An Egyptian Childhood, the first volume of Taha Hussein's autobiography, is full of the sounds and smells of rural Egypt. It documents Hussein's childhood and early education in a small village in Upper Egypt, as he learns not only to come to terms with his blindness but to excel in spite of it and win a place at the prestigious university of al-Azhar in Cairo.
Taha Hussein (1889-1973) had qualities of mind and character that enabled him to overcome the handicaps of blindness and humble birth and to pursue a distinguished career in Egyptian public life. He was at one time Minister of Education and - before all titles were abolished under the Republic - had been made a Bey and then a Pasha.
He was the most influential, however, through his voluminous, varied, and controversial writings, which earned him the unofficial title of "Dean of Arabic Letters". His autobiography, published in three volumes beginning in 1926, was quickly recognized as a masterpiece. It was the first modern Arabic literary work to gain international acclaim, and it has been translated into most of the major languages of the world.
This was a gift from a friend who knows I love anything and everything Egyptian!
The book was most obviously a translation. It had that rather stilted quality that most translations have which makes it more difficult to read as it interrupts the natural flow.

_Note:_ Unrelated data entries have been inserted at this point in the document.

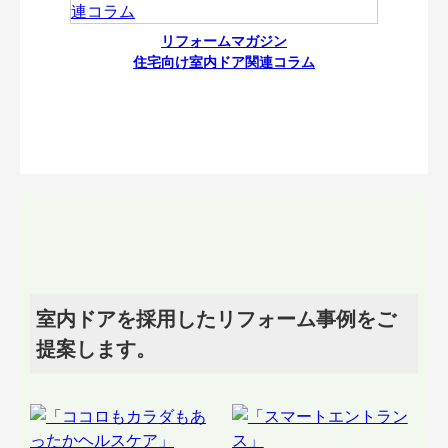
リフォームマガジン
住宅向け室内ドア関連コラム
室内ドアを採用したリフォーム事例をご
提案します。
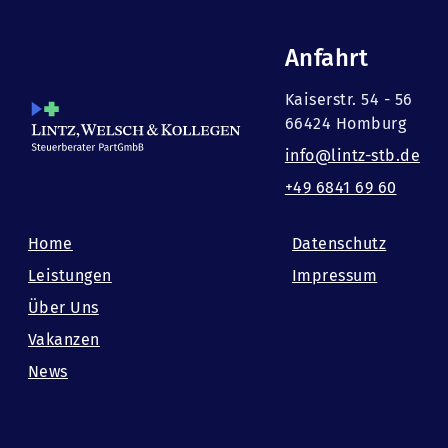
Anfahrt
Kaiserstr. 54 - 56
66424 Homburg
info@lintz-stb.de
+49 6841 69 60
Home
Datenschutz
Leistungen
Impressum
Über Uns
Vakanzen
News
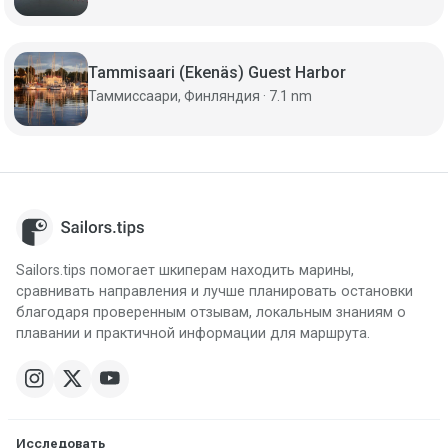
Tammisaari (Ekenäs) Guest Harbor
Таммиссаари, Финляндия · 7.1 nm
Sailors.tips помогает шкиперам находить марины,
сравнивать направления и лучше планировать остановки
благодаря проверенным отзывам, локальным знаниям о
плавании и практичной информации для маршрута.
Исследовать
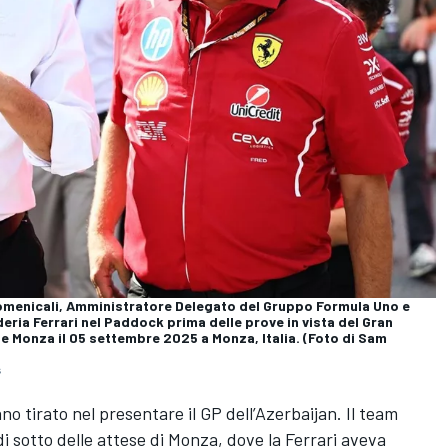
menicali, Amministratore Delegato del Gruppo Formula Uno e
eria Ferrari nel Paddock prima delle prove in vista del Gran
le Monza il 05 settembre 2025 a Monza, Italia. (Foto di Sam
s
o tirato nel presentare il GP dell’Azerbaijan. Il team
 di sotto delle attese di Monza, dove la Ferrari aveva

This one gets five stars. It was neither wonderful nor horrible. I was just completely neutral about it. I was quite glad that it was a very slim volume of just 85 pages, though. It was shocking to read about the neglect that the children suffered and the ignorance of the people in what one normally thinks of as a great nation. I suppose the days of the great nation were long over in the 1800s, and had perished with the pharaohs. It is still sad to see the depths to which a nation and people can sink.